At the end of the 1998 superhero movie Blade, Wesley Snipes’ daywalker turns down a chance to be cured of his vampirism, opting instead to keep his powers for his fight against the fully undead. In an alternate version of this scene that periodically resurfaces in online bootlegs, the movie unveils Blade’s next target. On a distant rooftop stands a figure clearly intended to be Morbius, the Living Vampire. (He has no lines and no closeups, so he’s played by Blade director Stephen Norrington.) The studio ultimately flinched on plans to include Morbius in Blade II, due to the rights issues around the character.
Twenty-four years after Morbius was unceremoniously cut from the first-ever hit movie based on a Marvel superhero, he’s re-emerged in a vastly altered cinematic landscape. 2022 isn’t like 1998: Today, one of the only remaining sure bets at the box office is a movie starring a Marvel Comics hero. Morbius’ box-office take has been solid, but it’s also been overshadowed by some of the most scathing Marvel-related superhero movie reviews since 2015’s Fantastic Four, and by the general ignominy of being part of Sony’s fire sale of Spider-Man-adjacent characters, rather than the ultra-popular MCU.

Tasks:
1. In the passage about Morbius, who plays the figure standing on the rooftop in the alternate ending of Blade?
2. Reproduce word for word the part of the passage about Morbius starting at "Twenty-four years after" and ending at "the ultra-popular MCU.".
The data after this point come from a separate source.

Supplied data:
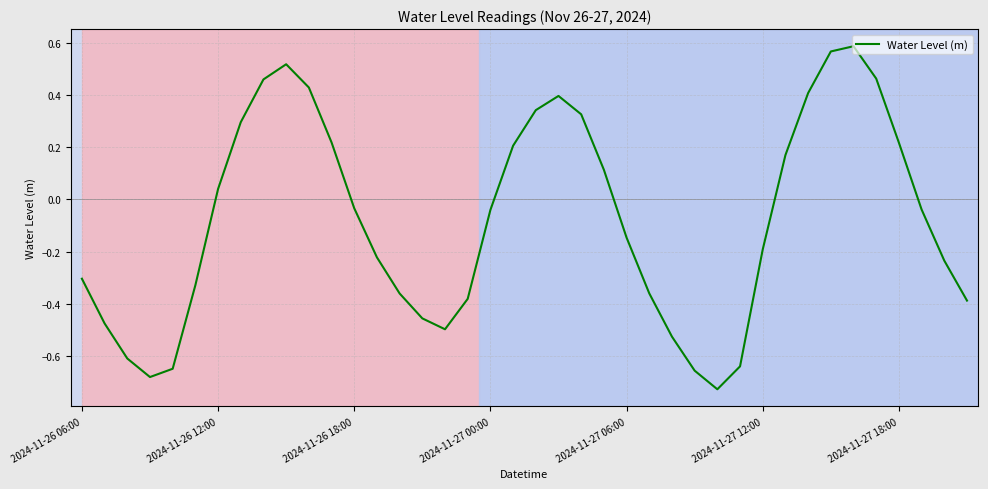

What is the difference between the maximum and minimum values?

1.3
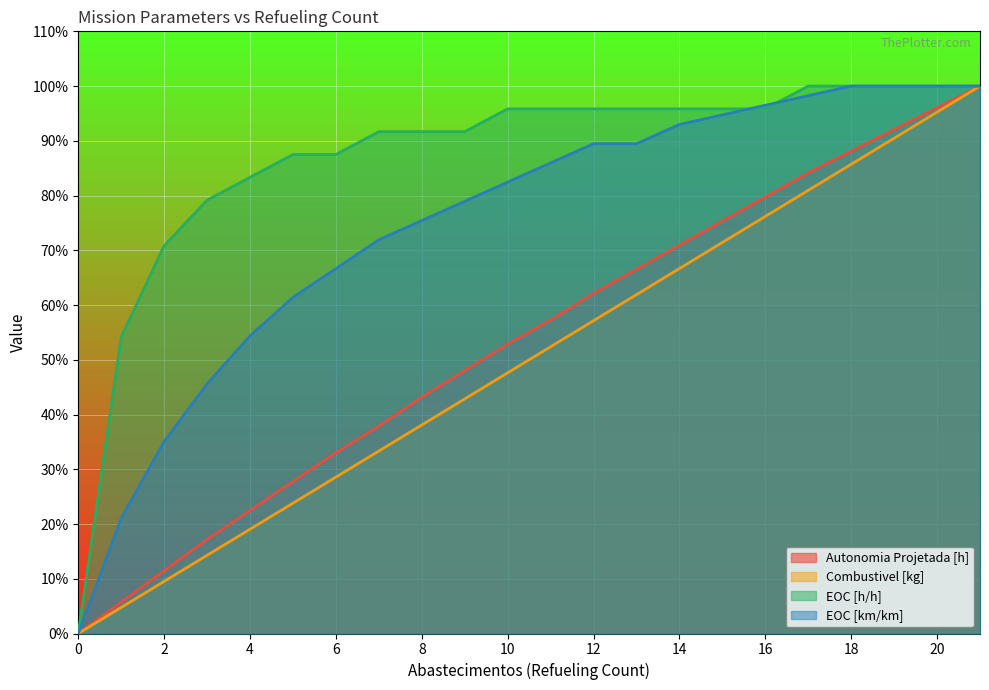

At how many categories does at least one series exceed 0?

21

Solutions to the tasks:
1. Blade director Stephen Norrington plays him.

2.
Twenty-four years after Morbius was unceremoniously cut from the first-ever hit movie based on a Marvel superhero, he’s re-emerged in a vastly altered cinematic landscape. 2022 isn’t like 1998: Today, one of the only remaining sure bets at the box office is a movie starring a Marvel Comics hero. Morbius’ box-office take has been solid, but it’s also been overshadowed by some of the most scathing Marvel-related superhero movie reviews since 2015’s Fantastic Four, and by the general ignominy of being part of Sony’s fire sale of Spider-Man-adjacent characters, rather than the ultra-popular MCU.